The rapid proliferation of generative components, such as LoRAs, has created a vast but unstructured ecosystem. Existing discovery methods depend on unreliable user descriptions or biased popularity metrics, hindering usability. We present CARLoS, a large-scale framework for characterizing LoRAs without requiring additional metadata. Analyzing over 650 LoRAs, we employ them in image generation over a variety of prompts and seeds, as a credible way to assess their behavior. Using CLIP embeddings and their difference to a base-model generation, we concisely define a three-part representation: Directions, defining semantic shift; Strength, quantifying the significance of the effect; and Consistency, quantifying how stable the effect is. Using these representations, we develop an efficient retrieval framework that semantically matches textual queries to relevant LoRAs while filtering overly strong or unstable ones, outperforming textual baselines in automated and human evaluations. While retrieval is our primary focus, the same representation also supports analyses linking Strength and Consistency to legal notions of substantiality and volition, key considerations in copyright, positioning CARLoS as a practical system with broader relevance for LoRA analysis.
Given a set of curated LoRAs operating over the SDXL backbone, we represent each one as a three parts vector, used for efficient retrieval (left). To create our concise representation (top), we generate for each LoRA and the vanilla backbone images using N = 280 prompts and M = 16 seeds. We measure the semantic difference between the vanilla generation and the LoRAs in CLIP space (CLIP-diff), and store their average as a representative Direction effect, their mean magnitude to represent effect Strength, and their variance as a measure for Consistency. During retrieval (bottom), we measure the average CLIP space difference between a set of N different prompts with and without the retrieval query appended.

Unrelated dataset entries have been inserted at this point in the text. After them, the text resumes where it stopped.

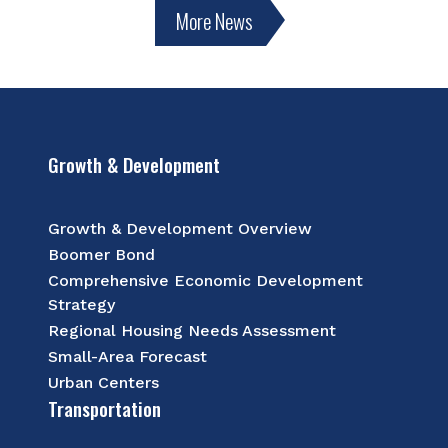
More News
Growth & Development
Growth & Development Overview
Boomer Bond
Comprehensive Economic Development
Strategy
Regional Housing Needs Assessment
Small-Area Forecast
Urban Centers
Transportation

We then simply retrieve the LoRAs with the most similar Direction vectors, and filter out LoRAs demonstrating above-threshold Strength and under-threshold Consistency.
Our LoRA dataset, in Consistency Rank vs. Strength Rank distribution. Too strong and too inconsistent LoRAs (red regions) are filtered out. Example generations for two prompts for different strength and consistency LoRAs are visualized.
Qualitative comparisons of textual description-based retrieval (bottom rows) to CARLoS (top row). While some effects are sufficiently described in text (e.g., Pixel Art) and are therefore retrieved well, more elaborate queries, (such as celestial beings, or futuristic games) are not described well, resorting textual-based retrieval to similar wording as opposed to effects (e.g., clouds, cartoons).
Retrieval Performance Evaluated by Different VLMs. Scores indicate the quality of retrieved top-3 LoRAs as judged by state-of-the-art Vision-Language Models. CARLoS consistently yields results preferred by all evaluators. The scores are normalized in min-max manner across all queries and retrievers.
Aggregated results of our subjective user study. Participants compared CARLoS against four strong textual retrieval baselines (QWEN3, E5, BGE, GTE) across three criteria. CARLoS was consistently preferred in all categories.
Legal considerations. LoRAs expose users to liability and rights. Weak or inconsistent LoRAs (top), are unlikely to impose infringement or authorship. Strong consistent LoRAs may infringe depending on protected elements replication, or distinct styles (bottom-right,middle), but not necessarily (bottom-left).